After a couple of turns round the block, we found the unmarked side street that we hoped was the Via Savona. We perked up a bit. The buildings in the alley were freshly restored with iron balconies and window boxes blooming with impatiens. We found No. 10, rang the bell and Ida of the Casa Giarditta staff opened the lacquered green door. She chattered in rough English as she led us up a spotless marble stairway lit by skylights. We stepped into our second-floor apartment and nearly backed out again. It was more than we’d expected. Airy ceilings, a living room furnished with antiques, a stocked kitchen, bedroom, and a bathroom that in a pinch could hold a half dozen people.

Antique armoir and lacy tablecloth in our Casa Giuditta room.

Ida asked us to sit at the dining room table with the crochet tablecloth just as we were wondering if we’d been wrong about the price. But we hadn’t. For the keys to the apartment, we paid 175,000 Lire in cash per night (about $75) – more than worth it for independence from the typical hotel and hostel hells.

The off-the-beaten-path lodging changed the nature of our stay in Palermo. I took to the very Italian habit of hanging out on the balcony and watching the goings-on in the streets. One of the best meals we had in Italy we cooked up from vegetables we bought at the local stand: boiled potatoes from a vat, grilled onions, warm green beans floating in water, vine tomatoes, eggplant and zucchini supplemented with fresh bread from a bakery. Sure, we went shopping on the Via Roma, strolled through the museums and walked in the gardens with the other tourists. But when the day was done, we went to somewhere we could call home. If only for a short time.

The Palermo Cathedral is an architectural tossed salad with Norman, Byzantine and Moorish influences. It was a 20-minute walk from our rented apartment.

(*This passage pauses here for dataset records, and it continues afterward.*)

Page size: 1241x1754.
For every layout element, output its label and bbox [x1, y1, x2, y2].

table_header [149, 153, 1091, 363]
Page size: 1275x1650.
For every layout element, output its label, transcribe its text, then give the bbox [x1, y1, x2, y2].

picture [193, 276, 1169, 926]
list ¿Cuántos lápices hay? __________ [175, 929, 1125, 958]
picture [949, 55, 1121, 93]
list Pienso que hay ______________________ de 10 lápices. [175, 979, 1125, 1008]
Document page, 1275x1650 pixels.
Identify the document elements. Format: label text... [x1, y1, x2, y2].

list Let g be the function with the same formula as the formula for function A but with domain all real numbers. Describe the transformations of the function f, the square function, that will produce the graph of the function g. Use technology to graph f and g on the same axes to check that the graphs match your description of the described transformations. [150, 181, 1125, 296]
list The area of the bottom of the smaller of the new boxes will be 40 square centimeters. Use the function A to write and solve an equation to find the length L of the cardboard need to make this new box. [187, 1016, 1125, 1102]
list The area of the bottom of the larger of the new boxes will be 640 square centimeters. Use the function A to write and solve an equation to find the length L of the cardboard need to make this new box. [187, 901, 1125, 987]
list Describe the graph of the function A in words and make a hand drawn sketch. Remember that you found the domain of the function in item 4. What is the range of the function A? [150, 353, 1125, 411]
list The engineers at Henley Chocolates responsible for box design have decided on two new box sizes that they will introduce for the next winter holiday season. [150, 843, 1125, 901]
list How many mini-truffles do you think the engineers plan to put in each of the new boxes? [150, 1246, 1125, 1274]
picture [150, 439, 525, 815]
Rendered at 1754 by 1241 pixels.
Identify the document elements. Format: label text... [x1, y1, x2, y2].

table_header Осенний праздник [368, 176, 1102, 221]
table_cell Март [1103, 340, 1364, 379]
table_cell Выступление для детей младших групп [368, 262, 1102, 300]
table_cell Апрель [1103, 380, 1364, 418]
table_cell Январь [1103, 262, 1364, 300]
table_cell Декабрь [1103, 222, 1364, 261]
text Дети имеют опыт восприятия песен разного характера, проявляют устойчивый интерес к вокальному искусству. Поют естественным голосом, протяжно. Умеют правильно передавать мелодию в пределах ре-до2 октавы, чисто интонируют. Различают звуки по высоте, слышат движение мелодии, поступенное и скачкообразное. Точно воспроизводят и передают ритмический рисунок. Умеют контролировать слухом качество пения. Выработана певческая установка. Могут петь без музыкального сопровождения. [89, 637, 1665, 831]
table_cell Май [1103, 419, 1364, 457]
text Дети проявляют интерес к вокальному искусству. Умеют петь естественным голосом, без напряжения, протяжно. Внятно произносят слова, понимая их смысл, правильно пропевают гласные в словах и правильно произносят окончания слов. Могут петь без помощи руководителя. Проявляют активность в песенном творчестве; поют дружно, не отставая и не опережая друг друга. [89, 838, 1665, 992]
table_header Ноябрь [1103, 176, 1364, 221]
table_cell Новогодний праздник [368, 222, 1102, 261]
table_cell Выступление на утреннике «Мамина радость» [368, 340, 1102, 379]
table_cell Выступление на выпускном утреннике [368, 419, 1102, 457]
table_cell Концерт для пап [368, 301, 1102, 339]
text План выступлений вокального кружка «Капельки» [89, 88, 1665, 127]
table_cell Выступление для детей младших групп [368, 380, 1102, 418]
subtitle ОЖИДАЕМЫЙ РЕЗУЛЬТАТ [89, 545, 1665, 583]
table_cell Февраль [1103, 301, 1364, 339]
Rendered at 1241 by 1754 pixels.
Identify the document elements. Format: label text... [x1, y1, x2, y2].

And what of the poor stray dog that followed us to our home away from home? We stopped at a convenience shop down the street from the apartment and shelled out a few thousand lire for a pack of cold hot dogs. The stray padded after us to the apartment door. Mom stuck the key in the lock and we looked at each other, synchronizing without words. One – I ripped open the hotdog pack – two – I threw a couple hotdogs a few yards away but the stray just sat and grinned up at me – three!

I dropped the last hotdogs under the stray’s nose and we sprinted inside. Upstairs, we peered over the balcony to see how the stray had reacted to such betrayal. The good-natured dog wagged her tail and sniffed amid the rubble of the construction site across the street. No hard feelings, her tail seemed to say, and thanks for the snack.